Skizzieren Sie kurz die Substanz dessen, was an den Fragen der Karlsruher neu ist?

Es ging um all die Fragen, die in der Öffentlichkeit gestellt worden sind – vom Völkerrecht bis hin zu der tatsächlichen Situation, die den Anlass zum Kriegseinsatz gab, und ob das seinerzeitige Verhalten vor dem Hintergrund der rechtlichen Überprüfung Bestand hat. Das fängt mit der Frage an: Zu welchem Zweck gibt es die NATO eigentlich? Ist das ein Verteidigungsbündnis oder kann sie weltweit eingesetzt werden, je nach der Interessenlage eines wichtigen Mitgliedstaates. Hinzu kommt die Frage, wie Gewalt international überhaupt zu legitimieren ist, wenn ich sie anwende. Beachte ich das Regelwerk der Vereinten Nationen oder mache ich aus Opportunitätsgründen das, was ich will? Die Interessenlage der USA scheint offensichtlich eine andere zu sein als die europäischen Interessenlagen. Da fragt man sich natürlich im Nachhinein noch, welche Auswirkungen hat diese Interessendivergenz für den Krieg gegen Jugoslawien gehabt? Ist uns da was vorgemacht worden oder sind das stringente Abläufe gewesen? Und man kommt mehr und mehr zu der Fragestellung, ob nicht die Prozesse, die insgesamt seit 1990 auf dem Balkan abgelaufen sind, von vorneherein einer amerikanischen Überlegung gedient haben: eine Präsenz auf dem Balkan zu bekommen, die es seit 1945 nicht gegeben hat. Ich denke an strategische Überlegungen, die einmal mit der Situation in Europa zusammenhängen und auf der anderen Seite natürlich mit der Rolle der Vereinigten Staaten, erstens in dem Problemfeld Naher Osten und zweitens bei den bekannten Energiefragen, die um das Kaspische Meer und um die Pipelineverbindungen nach Europa usw. angesiedelt werden müssen.

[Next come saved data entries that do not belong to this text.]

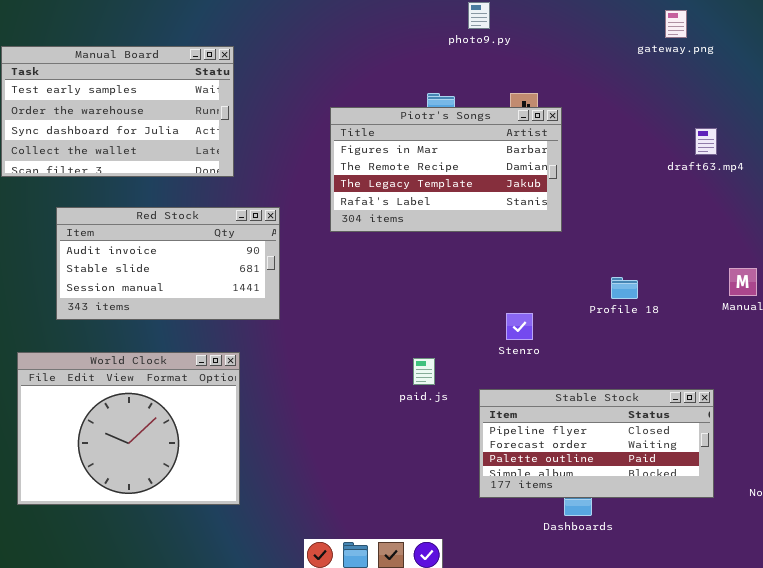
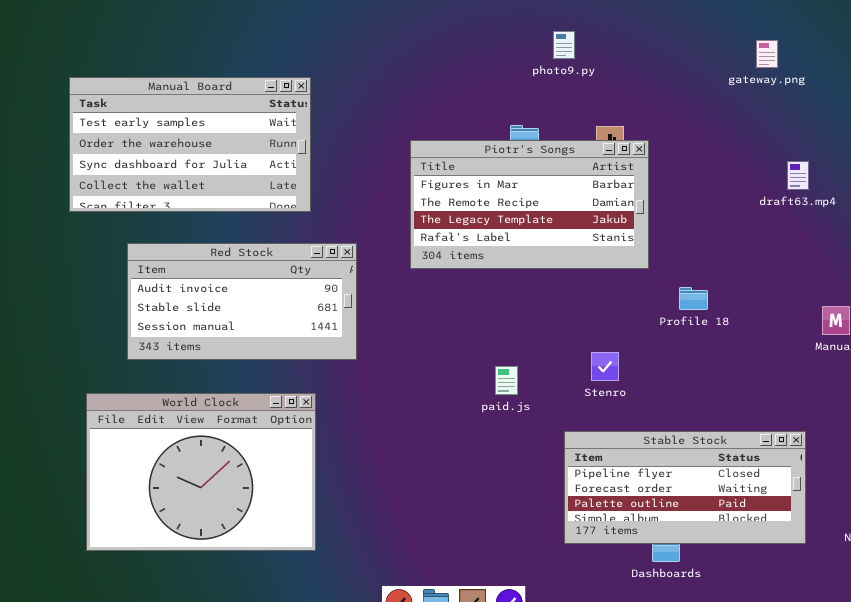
Profile 18: [611,277,638,299] -> [679,287,708,310], moved
paid.js: [413,358,435,385] -> [495,366,518,395], moved

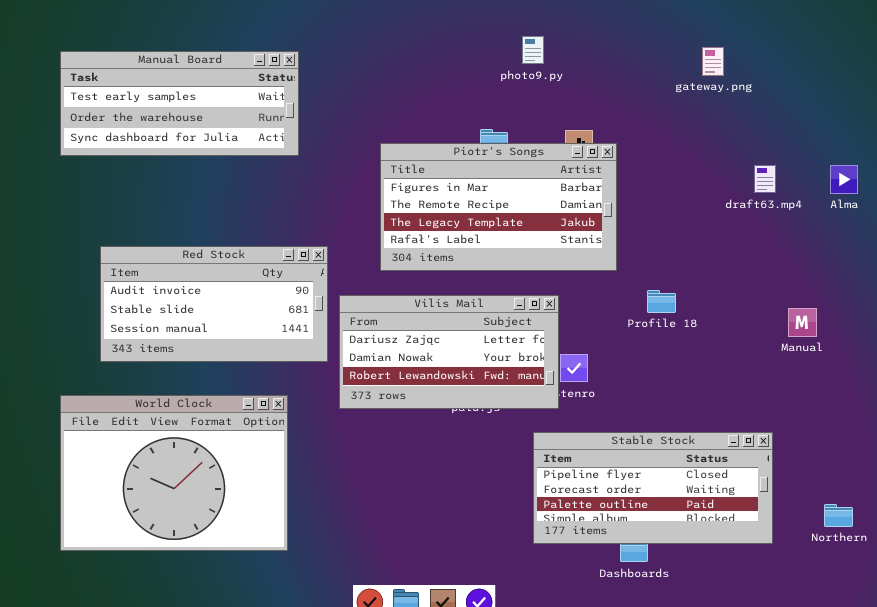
gateway.png: [756,40,778,68] -> [702,47,724,76], moved
Manual Board: [69,77,311,212] -> [60,51,299,156], moved, resized
Vilis Mail: none -> [339,295,559,409], opened

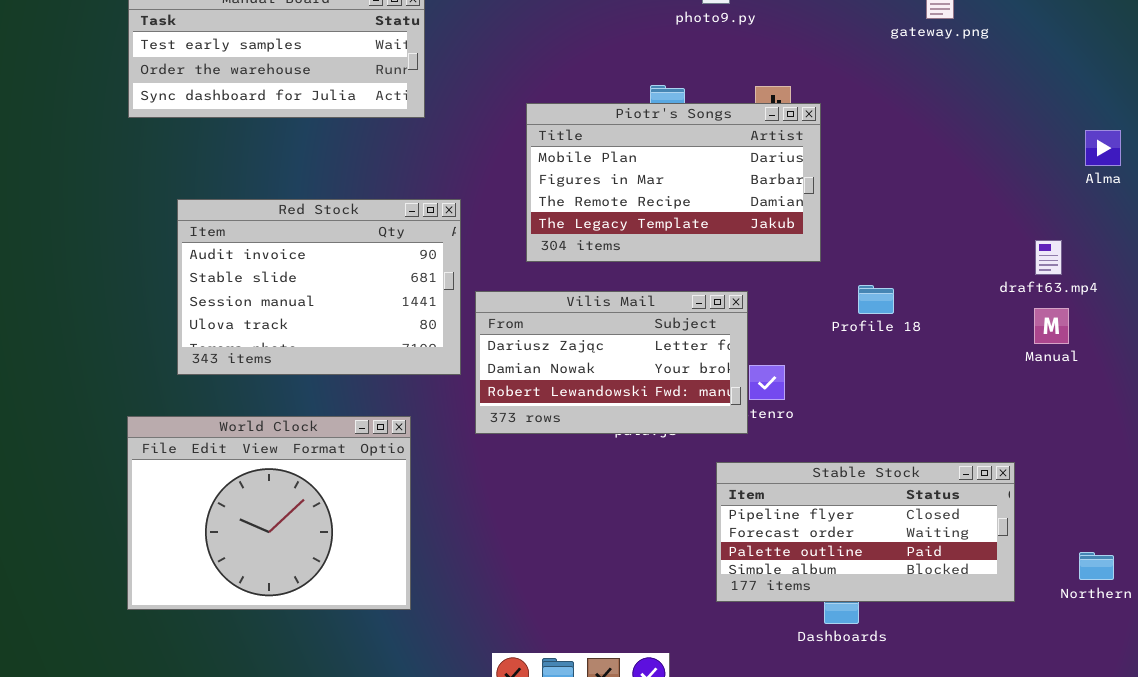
Piotr's Songs: [380,143,617,271] -> [526,103,821,262], scrolled up 1 row
draft63.mp4: [754,165,776,193] -> [1035,240,1062,275], moved
Red Stock: [100,246,328,362] -> [177,199,461,375], resized

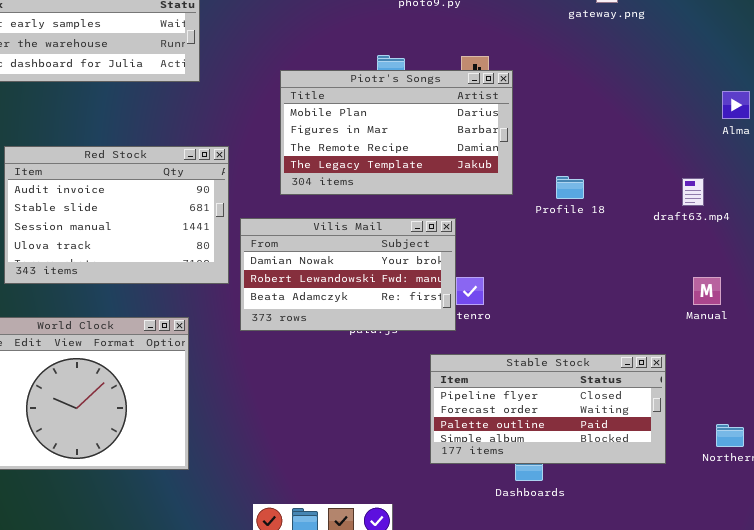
Profile 18: [858,285,894,314] -> [556,176,584,199], moved
Vilis Mail: [475,291,748,434] -> [240,218,456,331], scrolled down 1 row
Manual: [1034,308,1069,344] -> [693,277,721,305], moved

Konzentrieren wir uns auf die USA und die unterstellte Strategie: Braucht man dafür tatsächlich Krieg? Man sollte im Übrigen nicht aus den Augen verlieren, dass auf dem Balkan zunächst einmal die deutsche Politik Vorreiter der Entwicklung zu ethnisch bestimmten Nationalstaaten war, mit der Anerkennung Sloweniens und Kroatiens 1991/92. Bleibt zu fragen, aus welchen Gründen die Amerikaner, zu einem späteren Zeitpunkt, auf diese ethnische Strategie eingeschwenkt sind.

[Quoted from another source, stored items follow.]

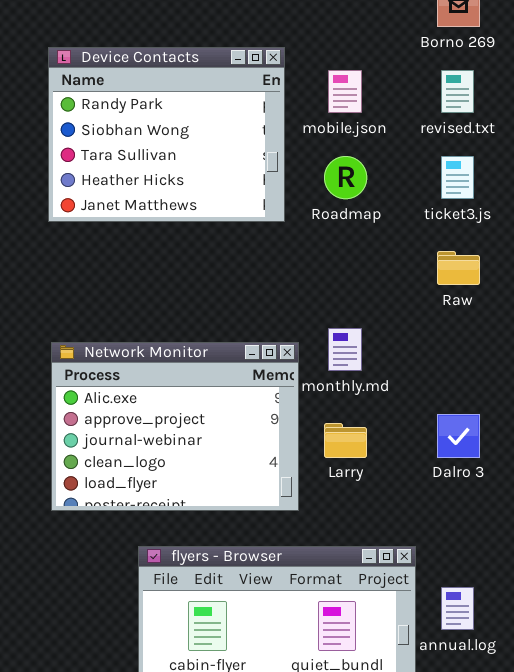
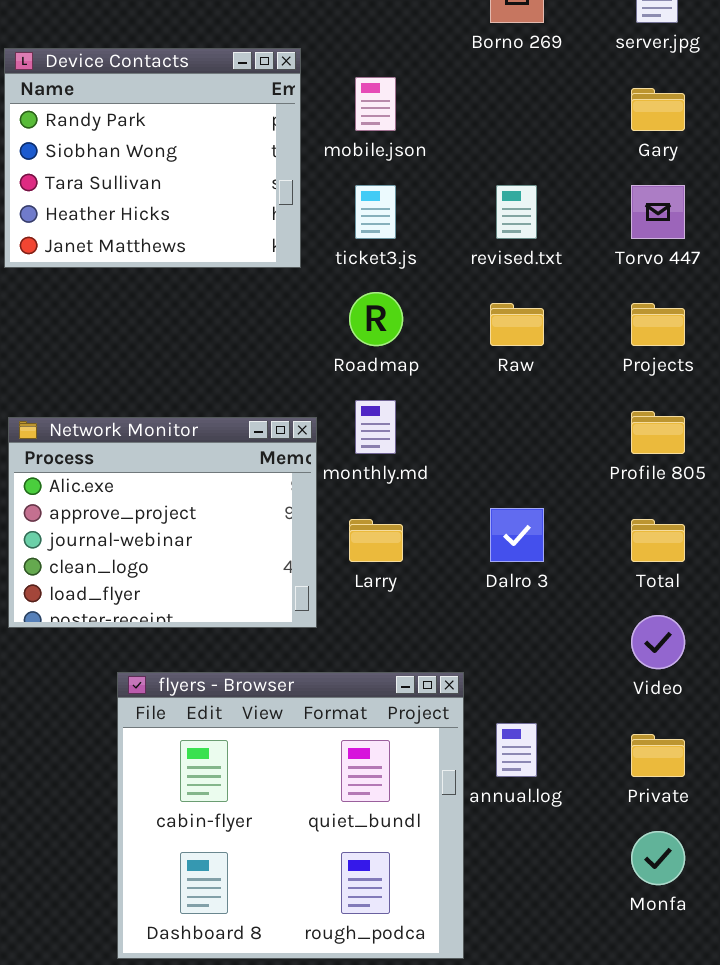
revised.txt: [441,70,474,113] -> [496,185,537,239], moved
Roadmap: [324,156,367,199] -> [349,292,403,346], moved
ticket3.js: [441,156,474,199] -> [355,185,396,239], moved

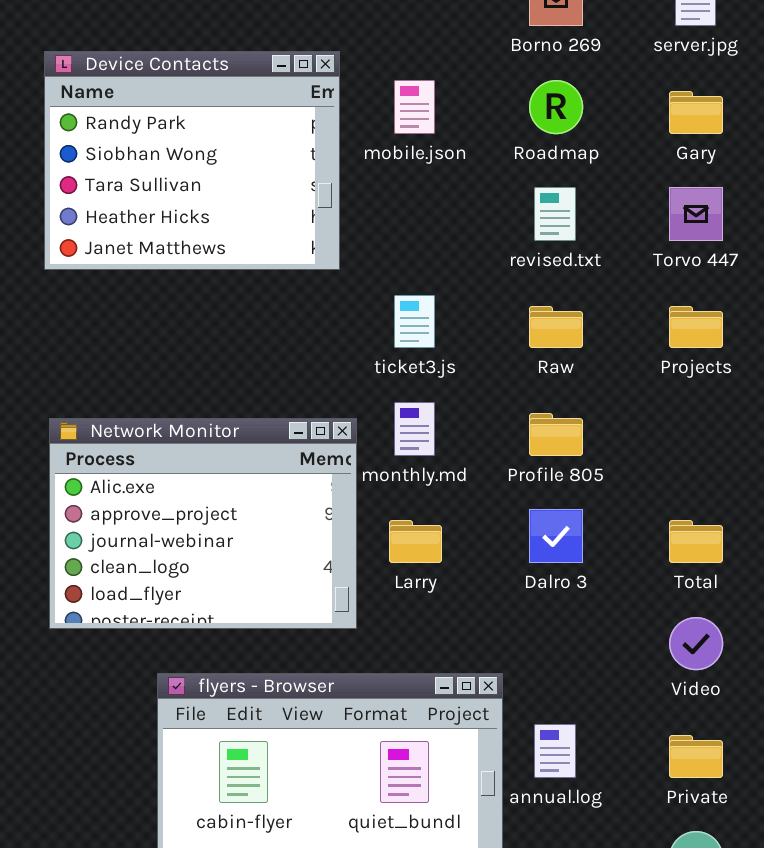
ticket3.js: [355,185,396,239] -> [394,295,435,348], moved
Roadmap: [349,292,403,346] -> [529,80,583,134], moved
Profile 805: [631,411,685,454] -> [529,413,583,456], moved

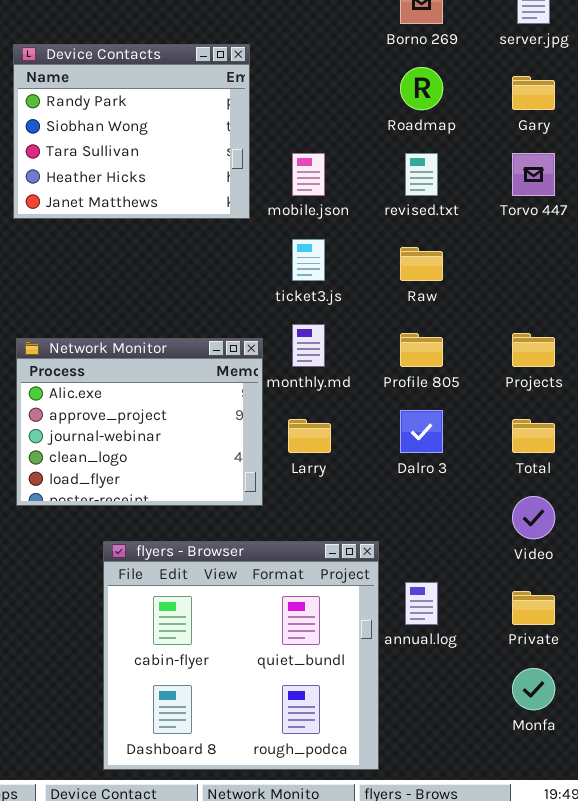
mobile.json: [394,80,435,134] -> [292,153,325,196], moved
Projects: [669,306,723,348] -> [512,333,555,367], moved

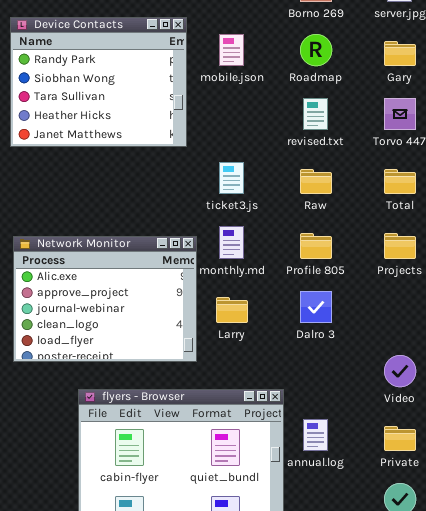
mobile.json: [292,153,325,196] -> [219,34,244,66], moved
Total: [512,419,555,453] -> [384,169,416,194], moved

Es fragt sich, ob wir nicht vor dem Hintergrund der Dinge, die wir heute sehen, noch weiter zurückgehen müssen. Wir haben im Vorfeld des Krieges gegen Jugoslawien gesehen, dass es bei uns einen fast schon aggressiven Unwillen gab, sich mit der Situation zu beschäftigen, die in diesem Raum zwischen1945 und 1990 bestand – möglicherweise deshalb, weil dabei bequeme Feindbilder in Frage gestellt worden wären. Außer Zweifel steht, dass die Vereinigten Staaten sehr frühzeitig auf die albanische Karte gesetzt haben, in Zusammenhang mit ihrem (offiziell 1997) gegen den Willen der jugoslawischen Regierung in Priština eingerichteten Verbindungsbüro und den langjährigen Aktivitäten des ehemaligen republikanischen Fraktionsvorsitzenden im US-Senat Bob Dole.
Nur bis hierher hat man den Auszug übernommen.